#### [INPUT ROWS]
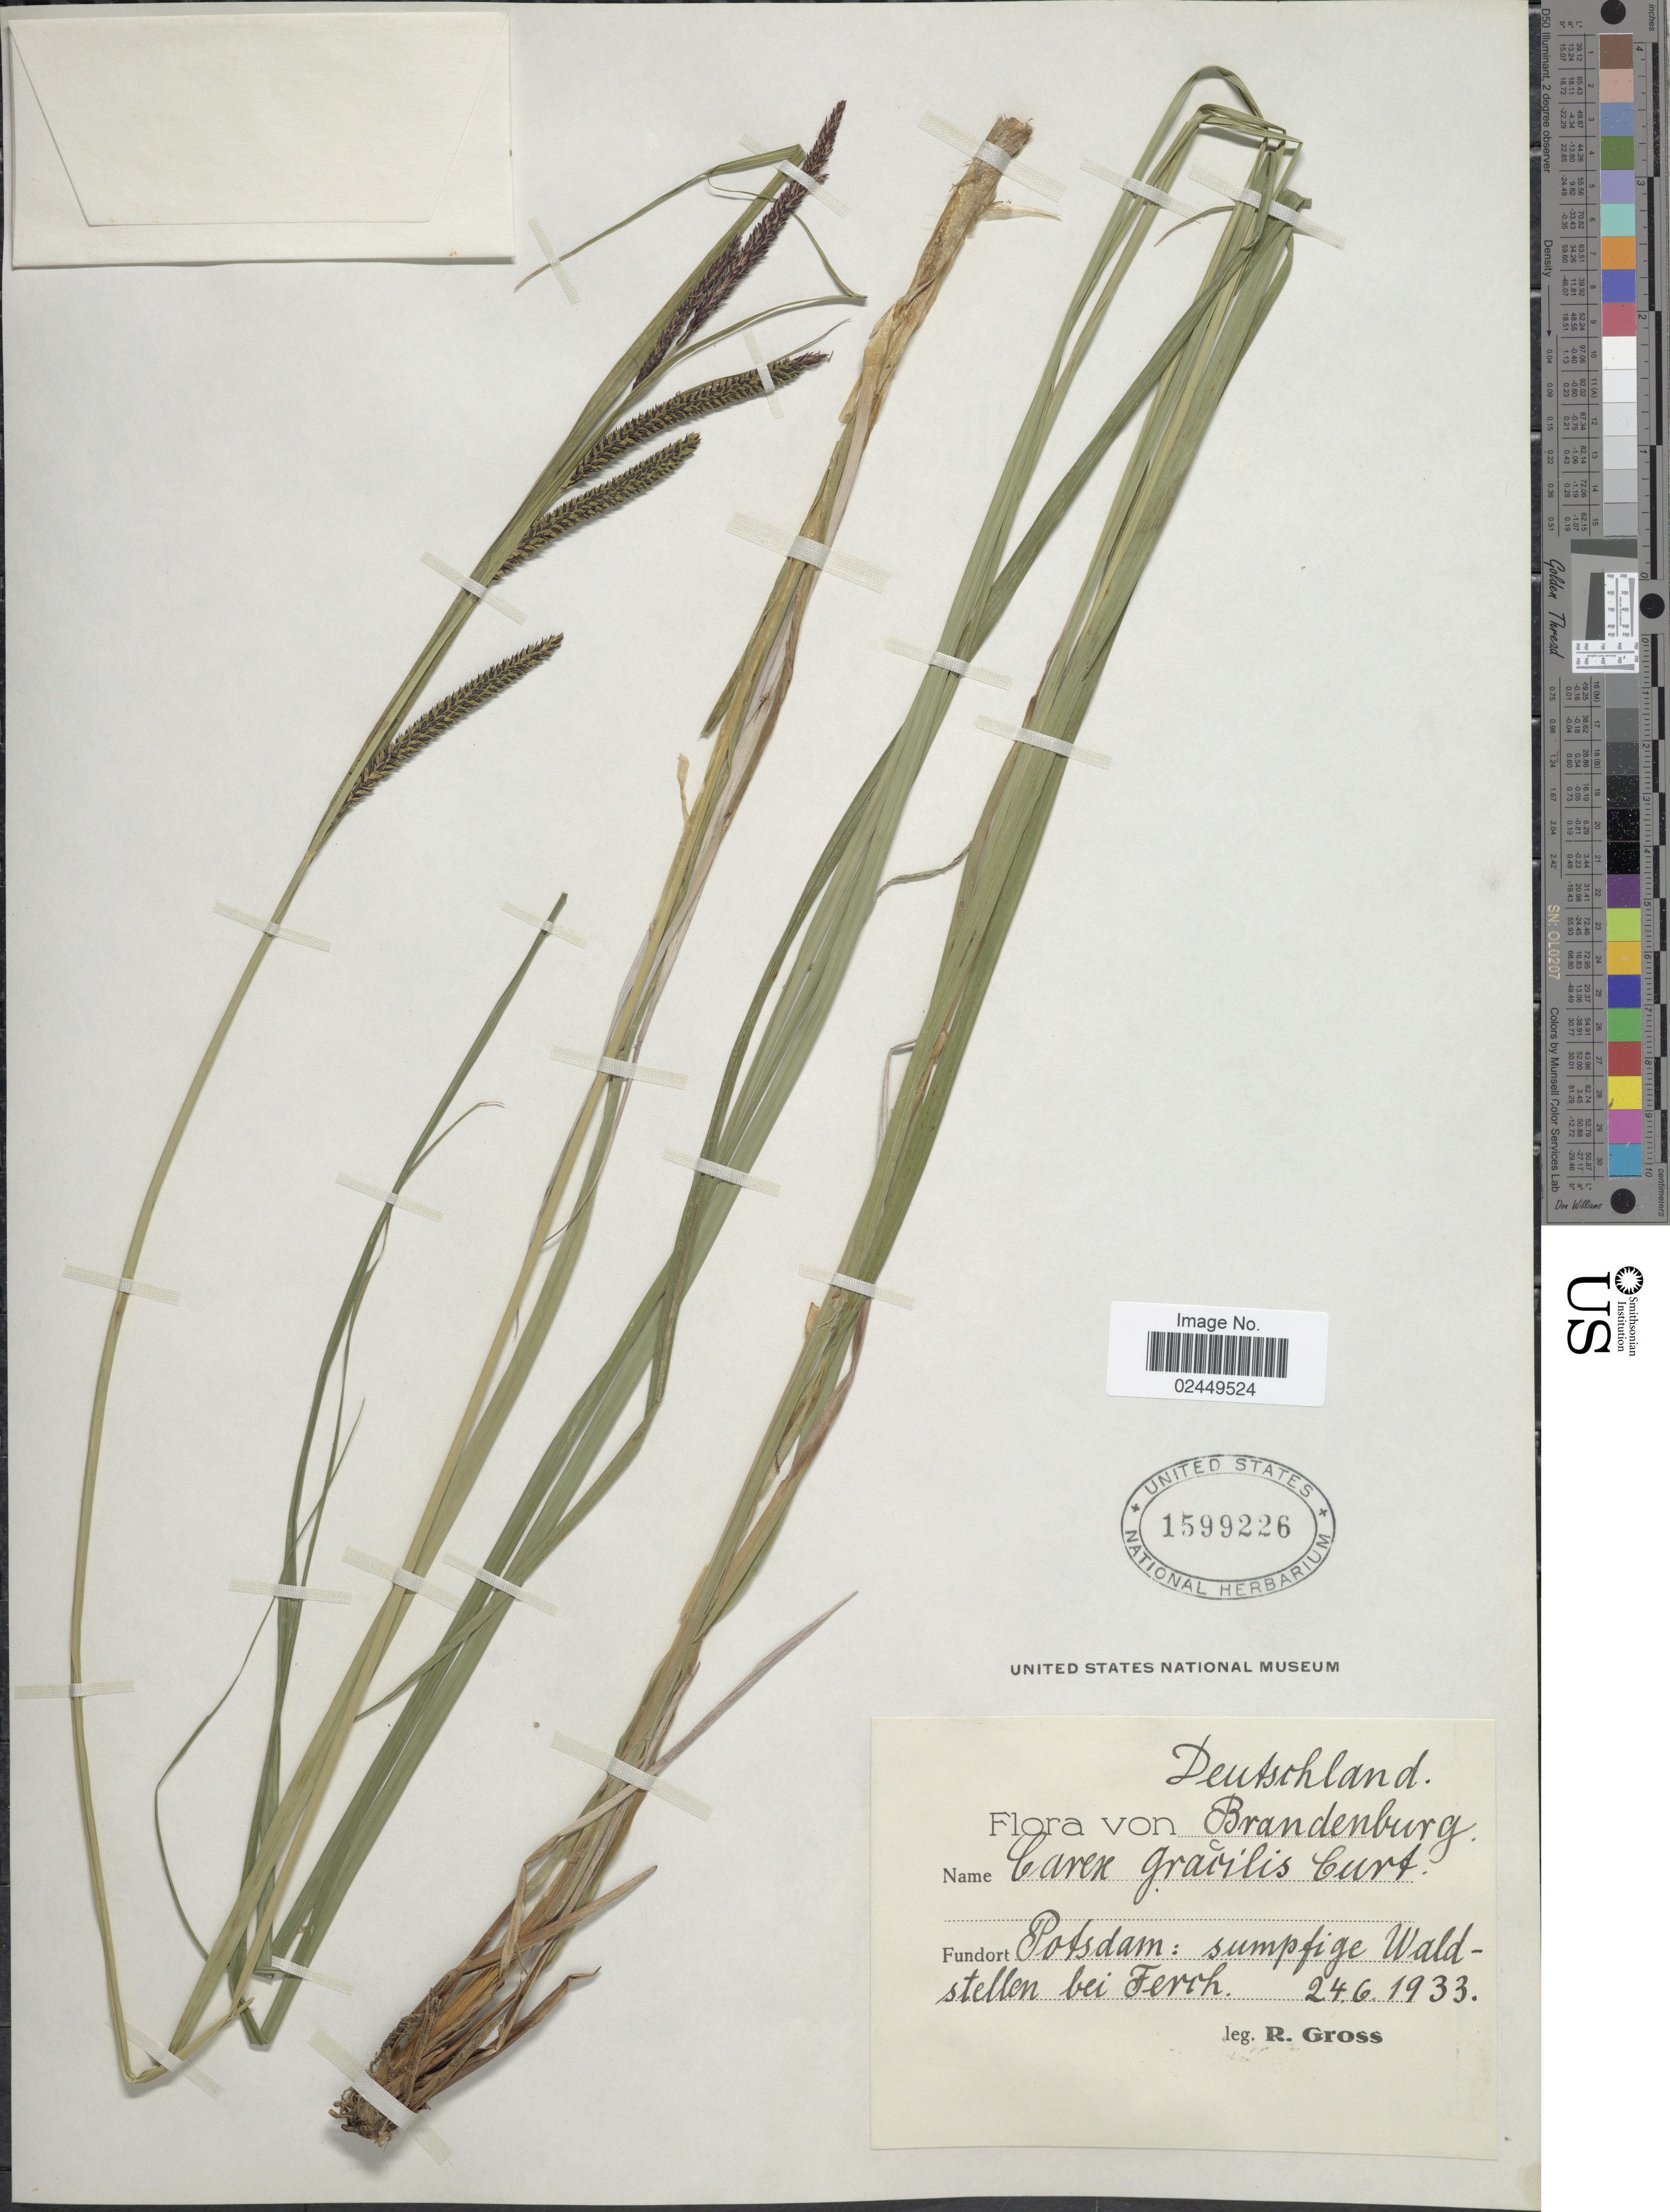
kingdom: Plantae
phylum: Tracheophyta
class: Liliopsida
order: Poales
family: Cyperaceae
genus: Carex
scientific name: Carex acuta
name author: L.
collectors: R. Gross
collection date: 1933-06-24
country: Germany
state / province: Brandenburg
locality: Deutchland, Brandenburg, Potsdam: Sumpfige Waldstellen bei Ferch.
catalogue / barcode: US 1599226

* * *

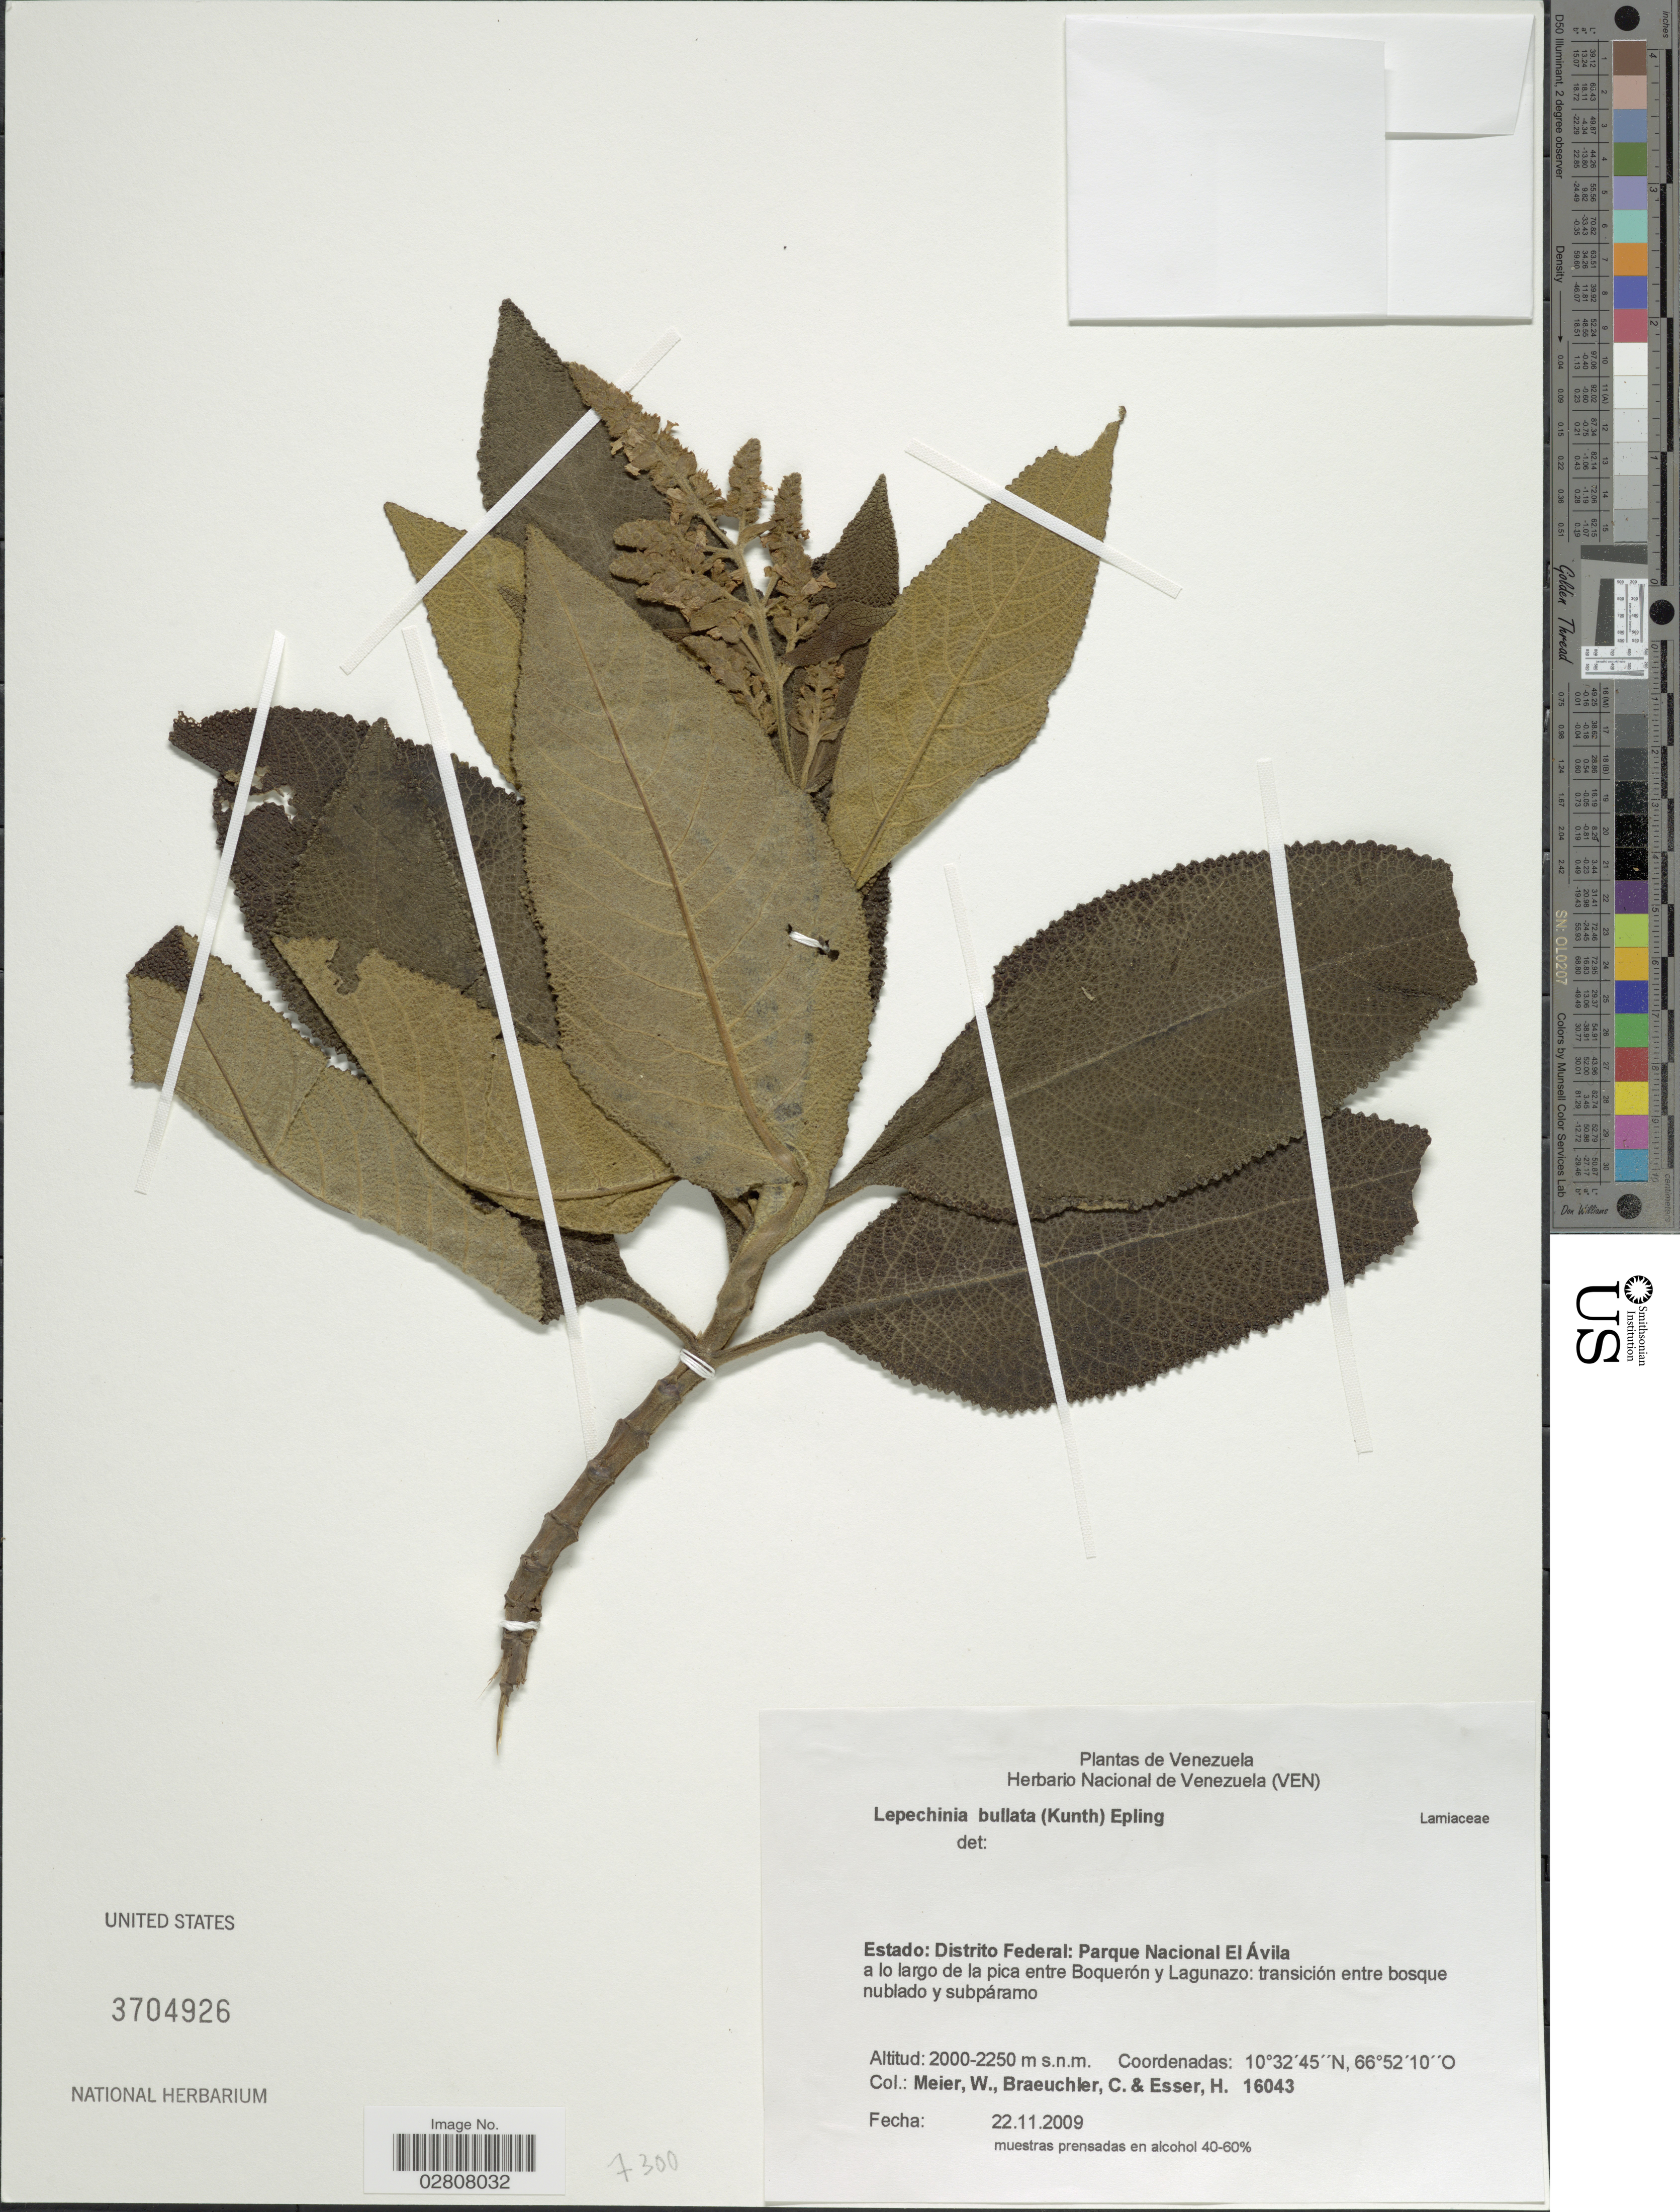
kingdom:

#### [WRITTEN EXERCISE]
Reproduce the material from the line with "collection date: 1933-06-24" to the line with "locality: Deutchland, Brandenburg, Potsdam: Sumpfige", including both of those lines, character for character.

#### [EXPECTED ANSWER]
collection date: 1933-06-24
country: Germany
state / province: Brandenburg
locality: Deutchland, Brandenburg, Potsdam: Sumpfige Waldstellen bei Ferch.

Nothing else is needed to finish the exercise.